5,528 nautical miles is a lot of brine, but this is the rumbline distance between the Chinese city of Qingdao and the American city of Seattle. It is also the (ballpark) distance that the twelve teams engaged in the 2017/2018 Clipper Round The World Yacht Race are actively sailing as they burn-off the final miles that separate their bows from the delights that await them in the Emerald City, starting with as stable horizon and quickly progressing to hot showers, cold beer, and (likely) several really, really big meals. As of this writing, Dare To Lead had just a hair over 890 nautical miles of racing remaining, however five out of the 12 teams are currently operating in stealth mode, meaning that their location and AIS data is temporarily hidden to leverage strategy and tactics on the rest of the fleet.
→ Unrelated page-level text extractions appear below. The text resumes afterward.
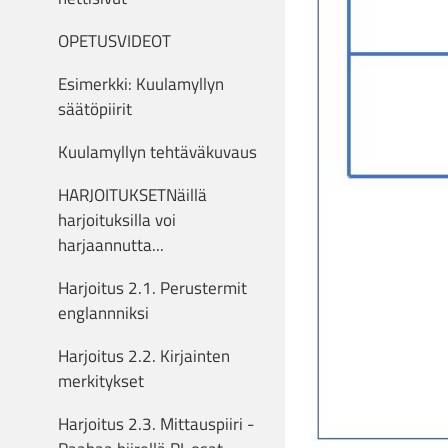
OPETUSVIDEOT
Esimerkki: Kuulamyllyn
säätöpiirit
Kuulamyllyn tehtäväkuvaus
HARJOITUKSETNäillä
harjoituksilla voi
harjaannutta...
Harjoitus 2.1. Perustermit
englannniksi
Harjoitus 2.2. Kirjainten
merkitykset
Harjoitus 2.3. Mittauspiiri -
Once across the finishing line near the western entrance to the Strait of Juan de Fuca, which separates the United States from its northern neighbor and which funnels a heck of a lot of water in and out of the Pacific Ocean, teams will motor sail to Seattle, where they will be docked at Bell Harbor Marina, located in the heart of the city's downtown.

According to the Clipper Race's literature, boats should arrive here in Seattle sometime between Thursday, April 19, and Saturday, April 21, and they will remain in town until Sunday, April 29, giving fans a great opportunity to visit the fleet, talk to some of the sailors and maybe even rub elbows with a skipper or two.

Still, with more than 890 nautical miles separating most crews from their first real rest in weeks, this leg could be anyone's game, especially considering that more than half of the fleet has now begun the Elliot Brown Ocean Sprint, which serves as the final opportunity for teams to rack up extra scoreboard points before the finishing guns sound on this epic leg.

"We started the Elliot Brown Ocean Sprint and should hopefully reach the eastern end before sunrise," said Qingdao Skipper Chris Kobusch, in an official event news release. "We had a good start with fast boat speeds and it looks pretty promising."

"Unfortunately, quite a few boats went into Stealth Mode for the Elliot Brown Ocean Sprint, so we cannot compare our progress to theirs," continued Kobusch, who added that his team is also sailing under stealth mode. "Plus, the last four boats might have good downwind conditions when they enter the sprint. We will have to wait and see."

Further to the west, and amongst teams that are not in stealth mode, there's less mystery and also a bit less promise of strong meteorological conditions to help power the boats through the Elliot Brown Ocean Sprint.

"Light airs sailing today, 6-8 knots of breeze right behind us, not our most wished for kind of day. Currently sailing with a Code 1 and full main getting lots of gybing practice," reported Liverpool 2018 skipper Lance Shepherd, also in an official Clipper report. "The wind is due to fill in once the ridge comes over us and hopefully this should coincide with the end of the "Ice line" so we can point a little more towards Seattle."

Stay tuned for the latest Clipper news, as it unfurls, and be sure to stop by and visit the Clipper Race fleet at Bell Harbor Marina, should your travels take you through Seattle in the next couple of weeks.

Meanwhile, the Volvo Ocean Race (VOR) is also gearing up for the start of Leg 8, which will carry the fleet from Itajai, Brazil, to Newport, Rhode Island (USA), a distance of some 5,700 nautical miles that crosses the equator and the Gulf Stream en route to the only U.S.-flagged stopover of the 2017/2018 edition of this elite-level race. Leg 8 is set to begin on Earth Day, Sunday, April 22.

As of this writing there's still some question as to how many boats will be able to start Leg 8, as Vestas/11th Hour Racing broke their rig on Leg 7 (Auckland, New Zealand to Itajai) and Scallywag was forced to abandon racing and divert to the Chilean coast after tragically loosing a crewmember a few hundred miles west of Cape Horn.

In both cases, delivery crews are racing the clock to get boats to Itajai in time to be re-supplied (and, in Vestas/11th Hour Racing's case, fitted with a new rig and sails) and on the April 22 starting line.

Sail-World.com wishes all Clipper crews a safe passage to Seattle and all VOR crews good luck in preparing for Leg 8 of their next bluewater challenge.